- Opening Delimiter -

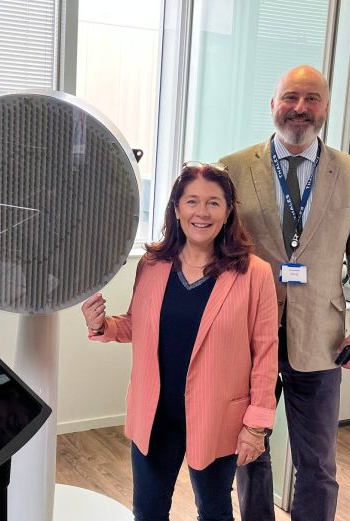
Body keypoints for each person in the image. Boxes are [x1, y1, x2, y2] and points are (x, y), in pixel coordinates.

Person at [220, 65, 350, 521]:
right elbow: (215, 253)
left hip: (321, 338)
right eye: (291, 97)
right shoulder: (232, 169)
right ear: (273, 105)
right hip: (248, 334)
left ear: (325, 107)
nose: (300, 108)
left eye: (311, 98)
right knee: (249, 452)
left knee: (318, 464)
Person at [81, 164, 279, 521]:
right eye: (192, 201)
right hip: (156, 415)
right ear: (176, 208)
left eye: (213, 202)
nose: (202, 212)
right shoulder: (152, 264)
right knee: (148, 512)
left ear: (228, 211)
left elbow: (266, 355)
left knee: (214, 512)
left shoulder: (254, 274)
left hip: (218, 417)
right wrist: (102, 325)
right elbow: (137, 325)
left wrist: (256, 426)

- Closing Delimiter -

**Task requirements:**
Transcribe every entry word for word, excluding images.

**Result of the task:**
Body keypoints for each person in the image. Boxes are [x1, y1, x2, y2] and points are (x, y), in pixel coordinates.

Person at [220, 65, 350, 521]:
right elbow: (215, 253)
left hip: (321, 338)
right eye: (291, 97)
right shoulder: (232, 169)
right ear: (273, 105)
right hip: (248, 334)
left ear: (325, 107)
nose: (300, 108)
left eye: (311, 98)
right knee: (249, 452)
left knee: (318, 464)
Person at [81, 164, 279, 521]:
right eye: (192, 201)
right hip: (156, 415)
right ear: (176, 208)
left eye: (213, 202)
nose: (202, 212)
right shoulder: (152, 264)
right knee: (148, 512)
left ear: (228, 211)
left elbow: (266, 355)
left knee: (214, 512)
left shoulder: (254, 274)
left hip: (218, 417)
right wrist: (102, 325)
right elbow: (137, 325)
left wrist: (256, 426)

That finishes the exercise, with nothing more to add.